Un festival de fausses promos?

Si le Black Friday suscite de plus en plus d’oppositions c’est aussi parce que les consommateurs doutent de plus en plus de la réalité des promotions proposées.

Selon le sondage de l’Obosco, 56% des Français considèrent que les promotions affichées durant l’évènement ne sont pas de véritables promotions, en hausse de 9 points par rapport à 2019.

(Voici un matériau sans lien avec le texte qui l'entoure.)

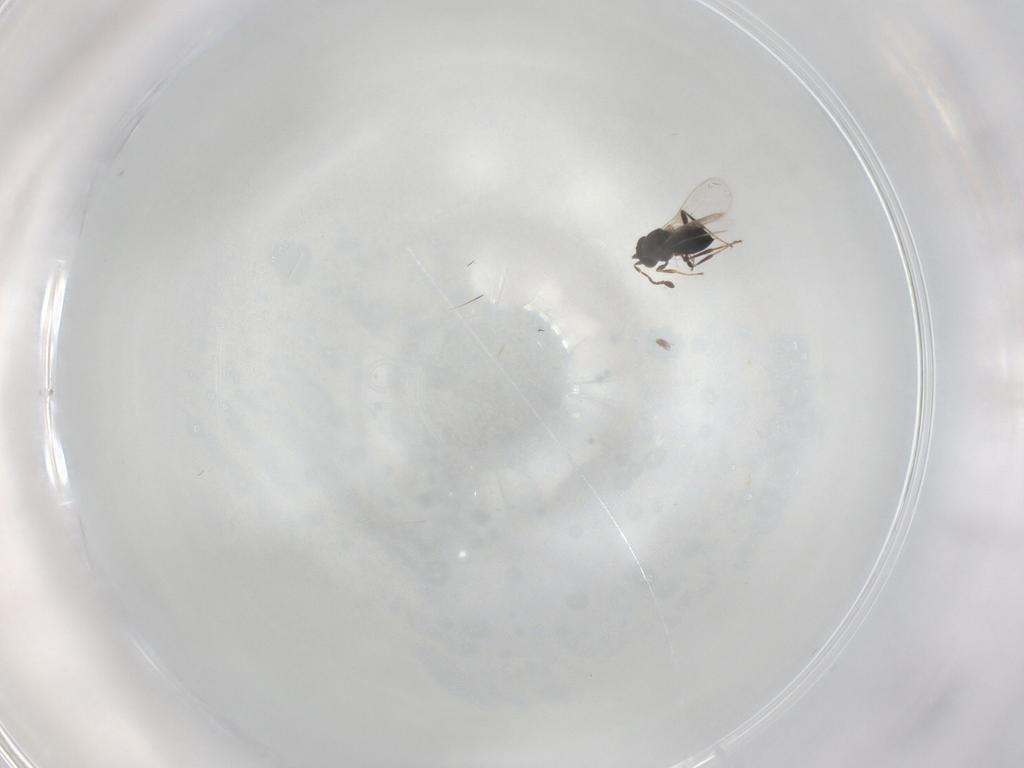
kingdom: Animalia
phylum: Arthropoda
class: Insecta
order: Hymenoptera
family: Platygastridae
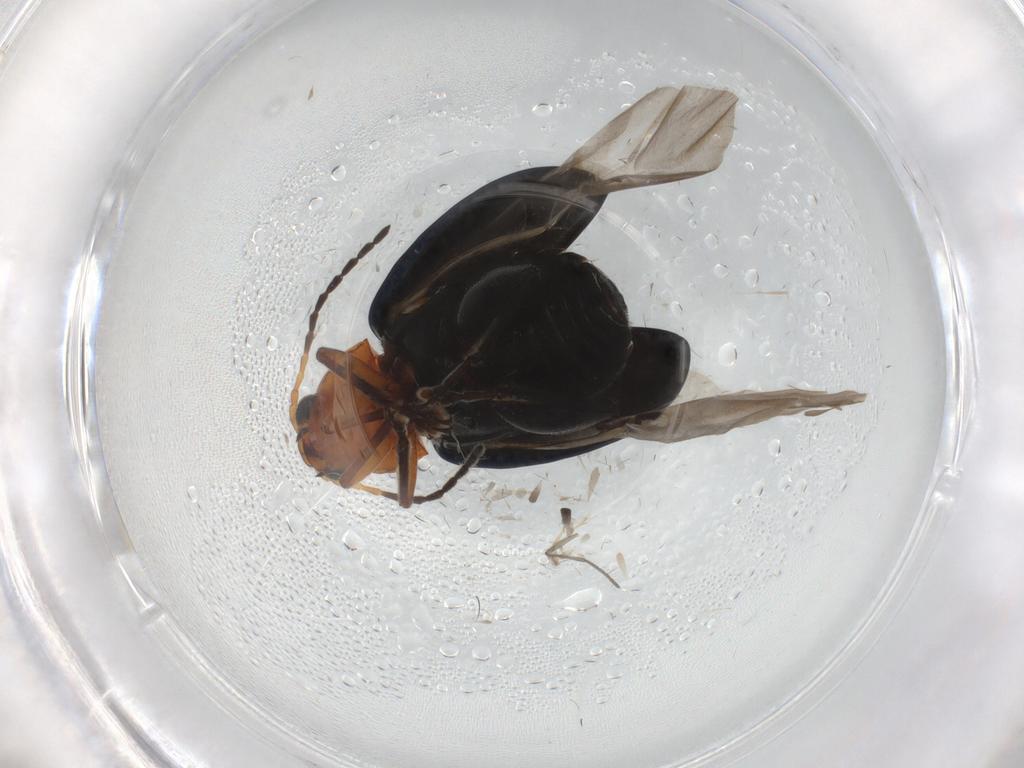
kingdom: Animalia
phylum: Arthropoda
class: Insecta
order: Coleoptera
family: Chrysomelidae
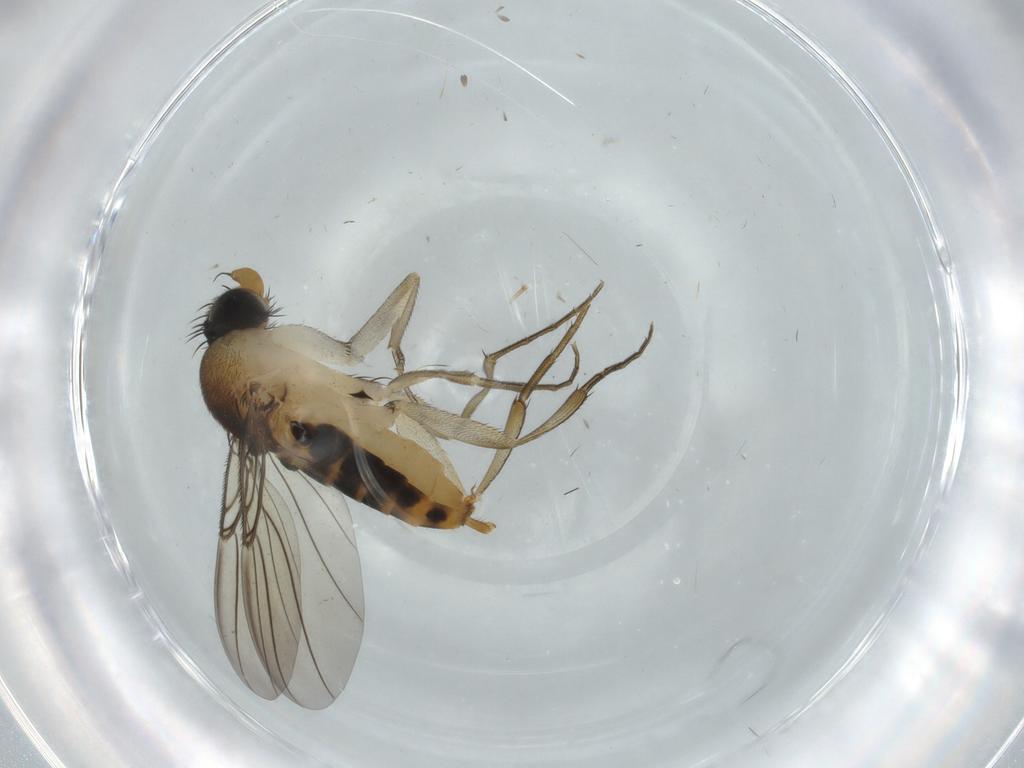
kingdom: Animalia
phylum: Arthropoda
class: Insecta
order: Diptera
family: Phoridae
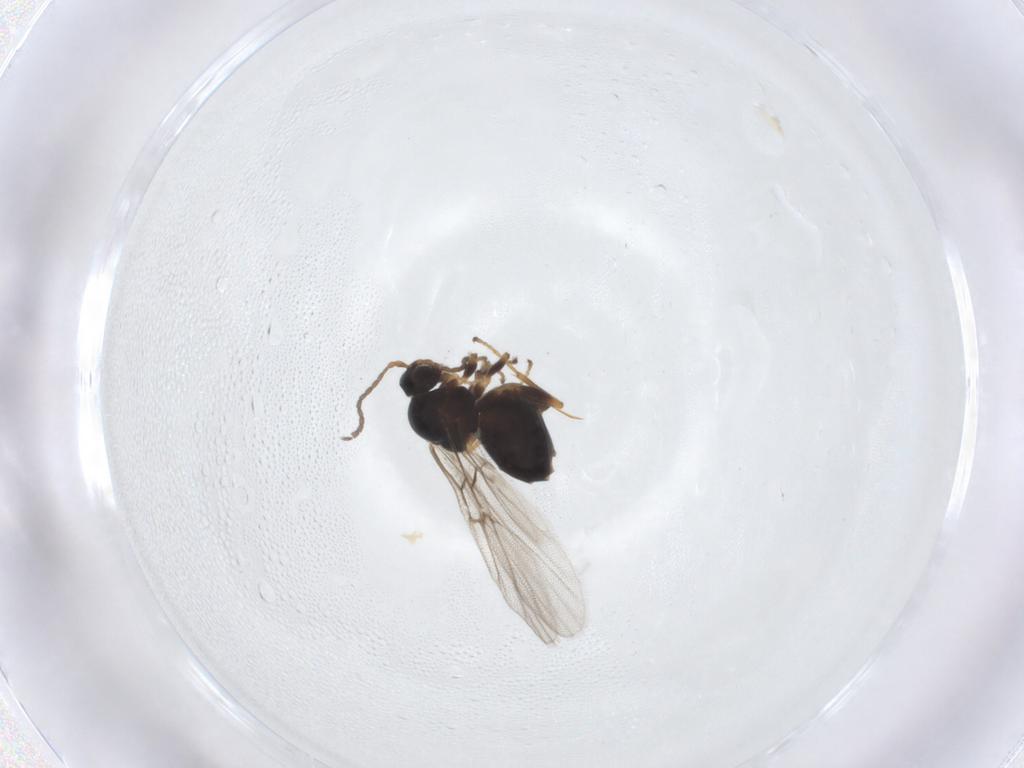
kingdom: Animalia
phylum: Arthropoda
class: Insecta
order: Hymenoptera
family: Cynipidae
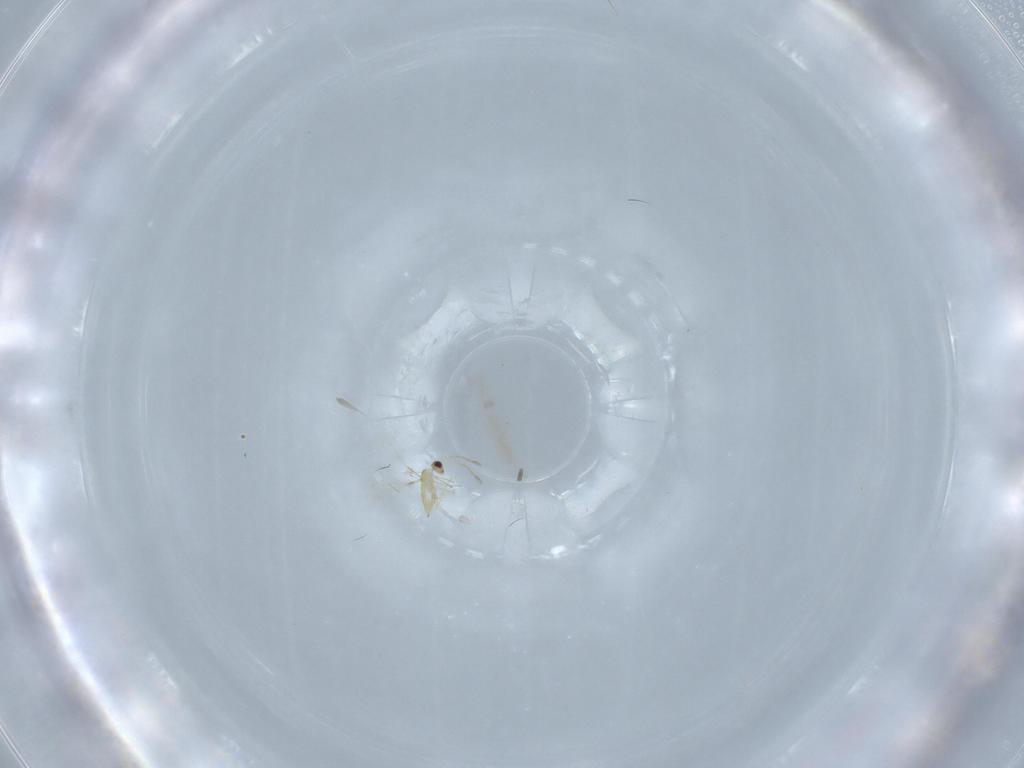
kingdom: Animalia
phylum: Arthropoda
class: Insecta
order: Hymenoptera
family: Mymaridae
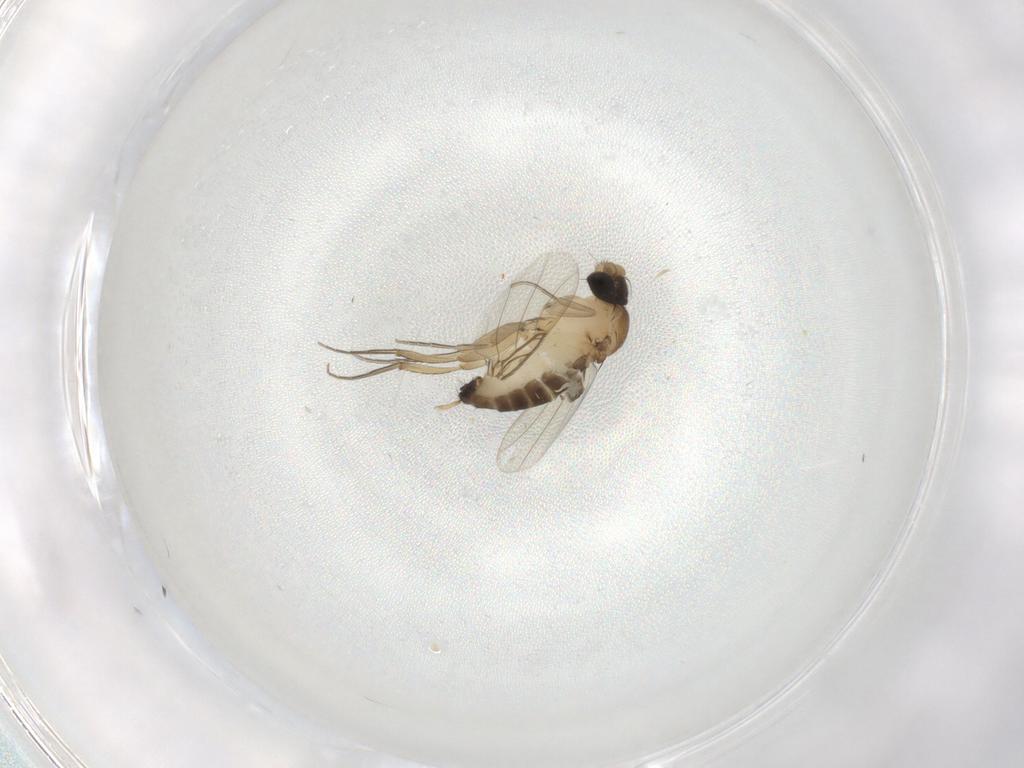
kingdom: Animalia
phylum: Arthropoda
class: Insecta
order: Diptera
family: Phoridae
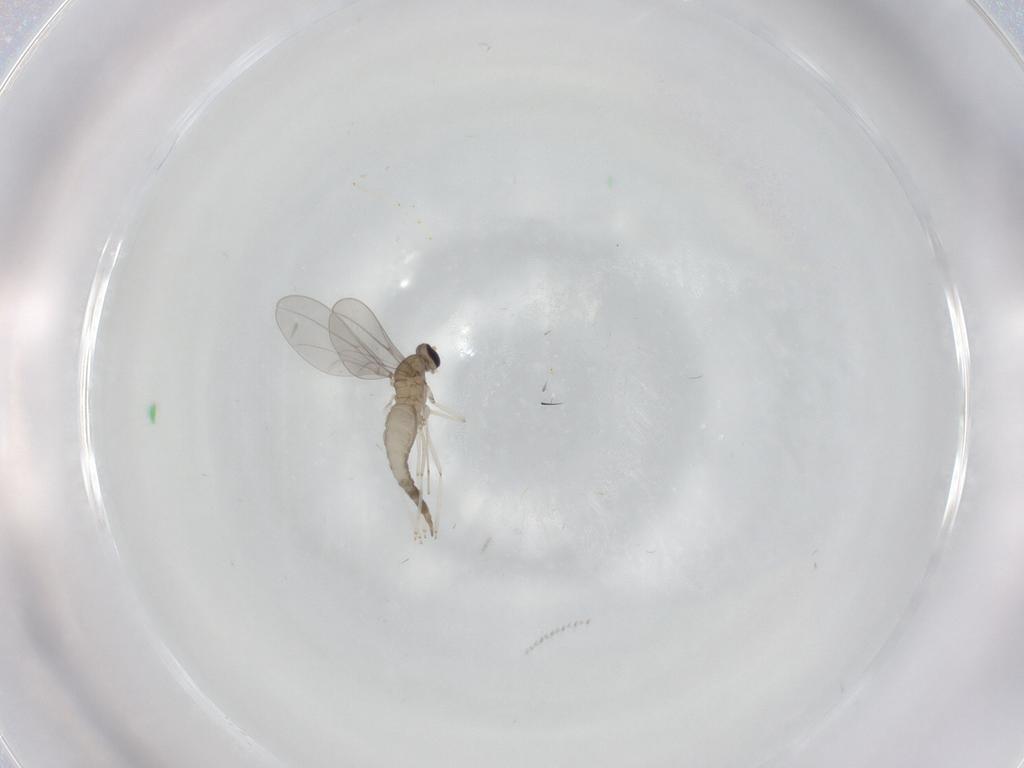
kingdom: Animalia
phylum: Arthropoda
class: Insecta
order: Diptera
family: Cecidomyiidae
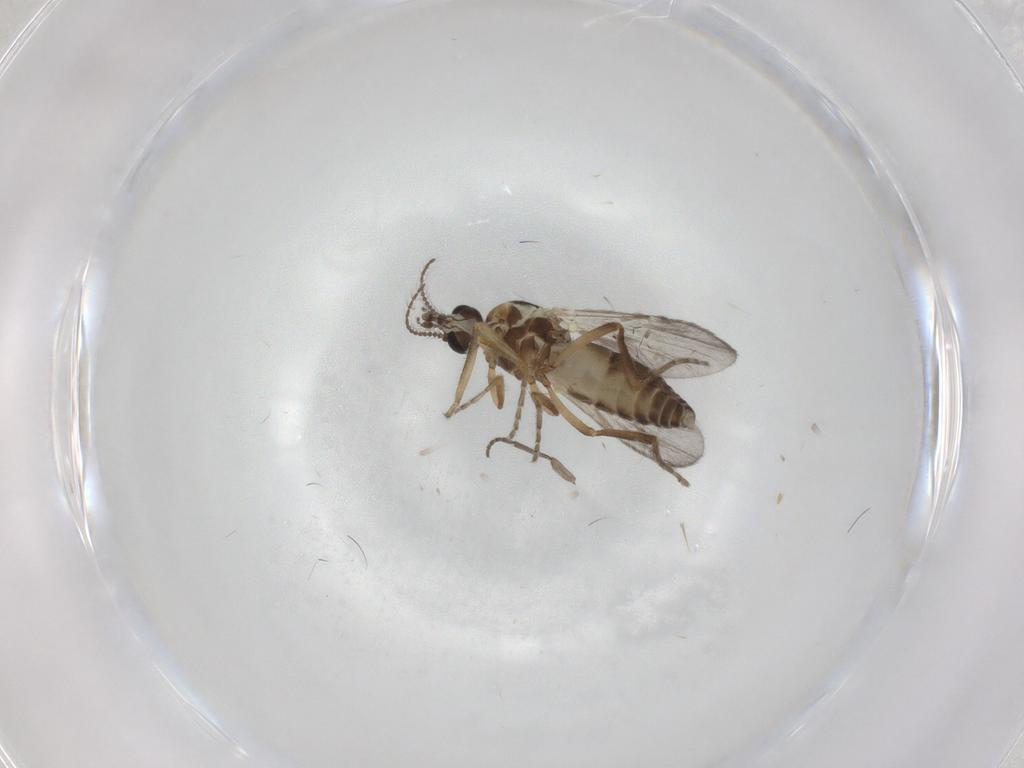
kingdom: Animalia
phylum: Arthropoda
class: Insecta
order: Diptera
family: Ceratopogonidae
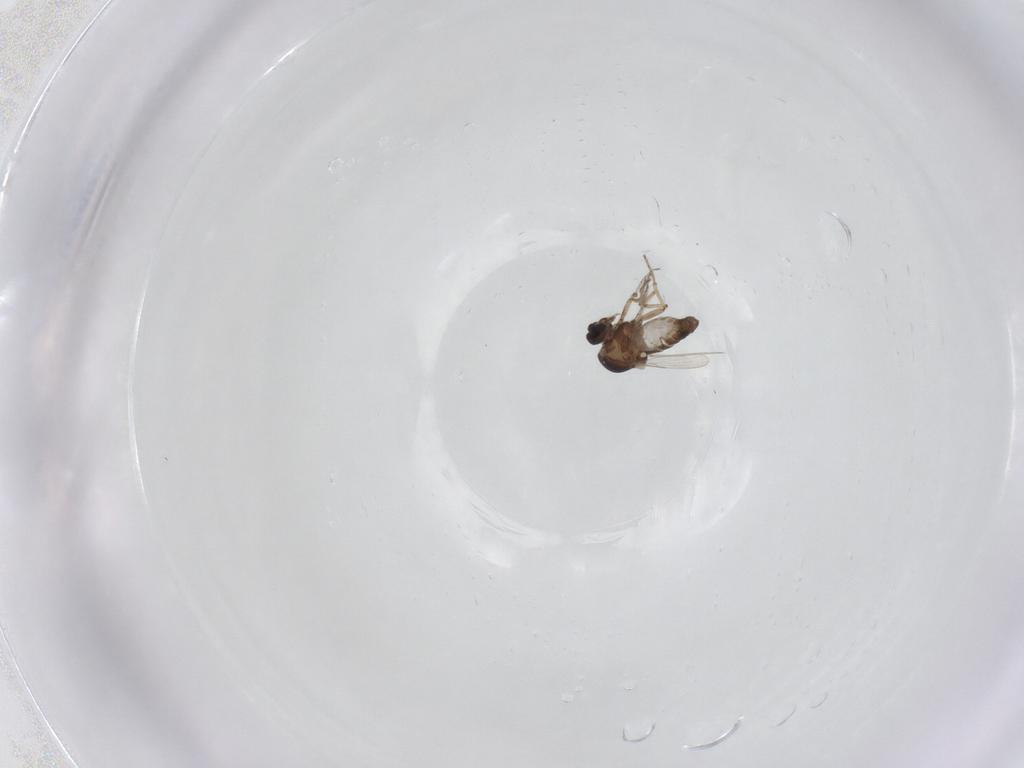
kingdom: Animalia
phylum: Arthropoda
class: Insecta
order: Diptera
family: Ceratopogonidae
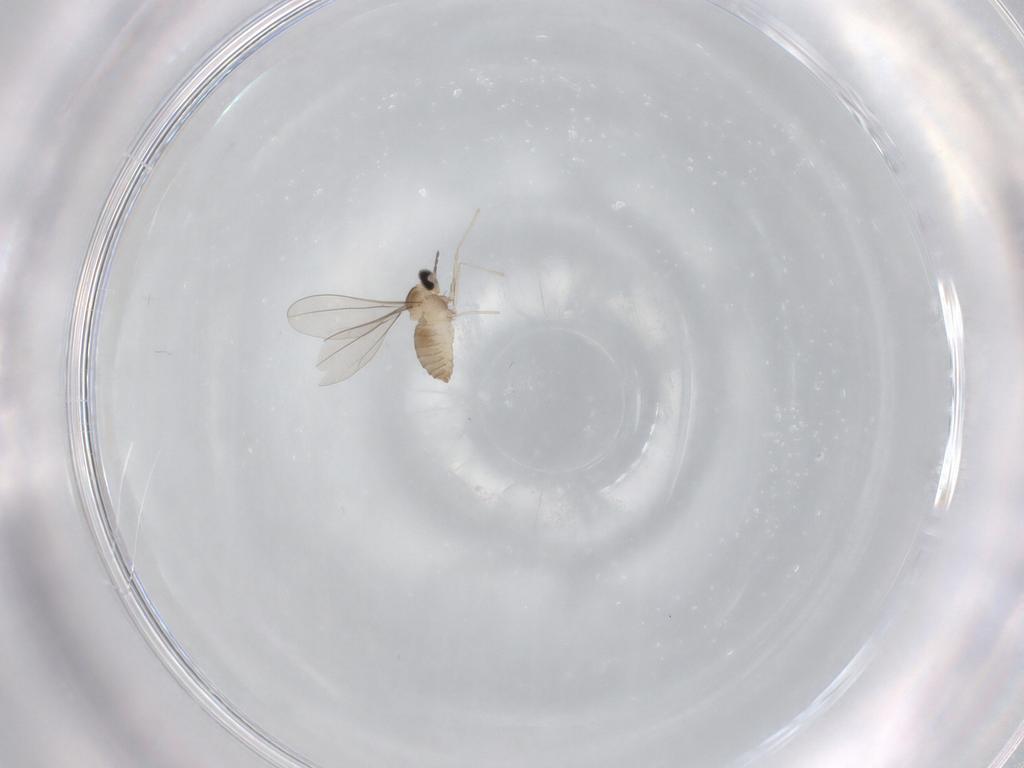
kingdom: Animalia
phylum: Arthropoda
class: Insecta
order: Diptera
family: Cecidomyiidae
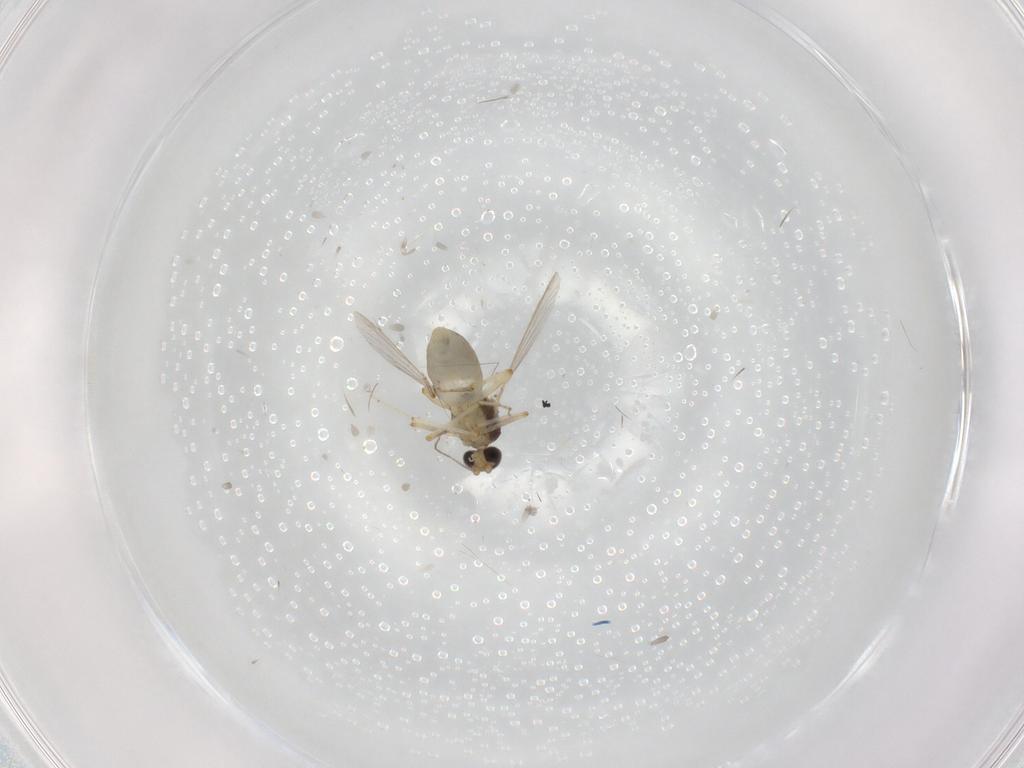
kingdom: Animalia
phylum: Arthropoda
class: Insecta
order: Diptera
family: Ceratopogonidae
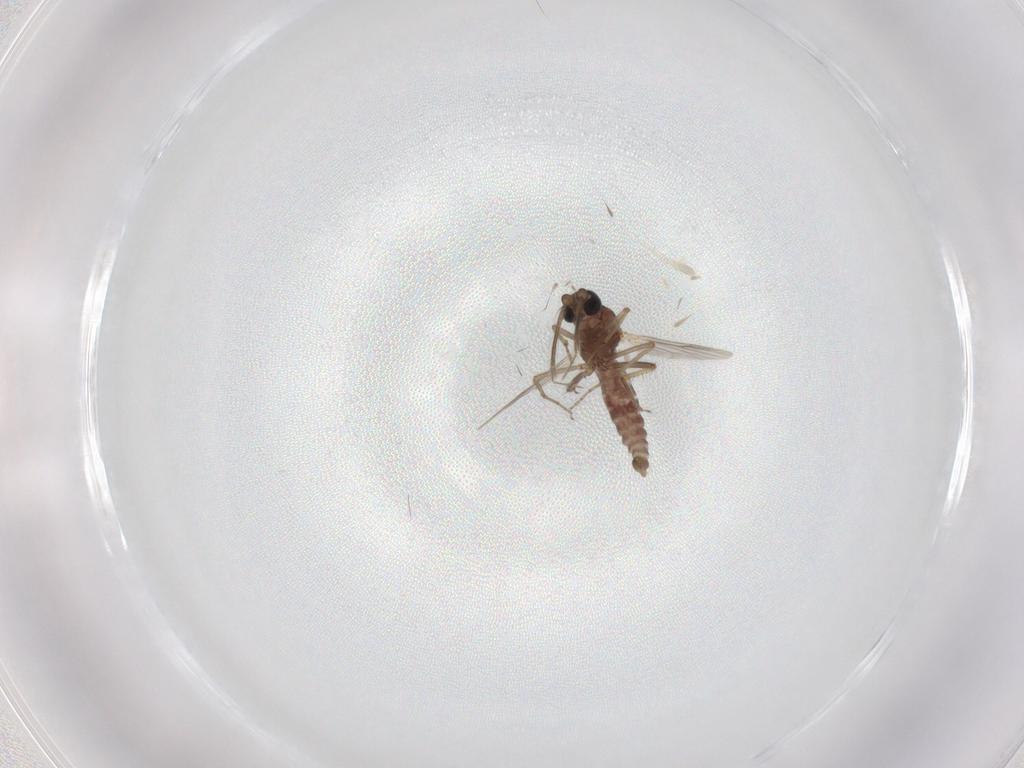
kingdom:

L’UFC Que Choisir? dénonce d’ailleurs depuis plusieurs années les « fausses promos » du Black Friday. « Il n’y a aucune raison pour que cela change cette année », dénonce l’association de défense du consommateur.

Selon elle, de nombreuses enseignes exercent un « tour de passe-passe invisible pour les consommateurs qui permet de leur vendre les mêmes produits, aux mêmes prix tout en leur faisant croire à une bonne affaire ».

Elle estime que « l’année dernière (2019, NDLR), selon nos calculs, les prix de vente moyens sur les principaux sites Internet avaient baissé de seulement 1,19 % au premier jour du Black Friday, très loin des 50 ou des 70% de réduction affichés, et seulement 2% des offres affichaient une réduction réelle d’au moins 20%, soit grosso modo la même proportion que n’importe quel autre jour de l’année ».

Et d’exiger de Bercy que cette opération commerciale soit enfin réglementée. En vain pour le moment.

*: étude réalisée par Opinion Way sur la base d’un échantillon de 1027 personnes représentatif de la population française (méthode des quotas). L’échantillon a été interrogé par questionnaire auto-administré en ligne sur système CAWI. • Les interviews ont été réalisées du 3 au 4 novembre 2021.

**: l’étude a été conduite sur la base d’un échantillon de 4000 personnes représentatif de la population de France métropolitaine âgée de 18 à 75 ans. La représentativité de l’échantillon a été construite par la mise en place de quotas. Les données ont été redressées sur l’ensemble des variables « quotas » afin de pallier les écarts résiduels entre la structure de l’échantillon et celle de l’ensemble de la population.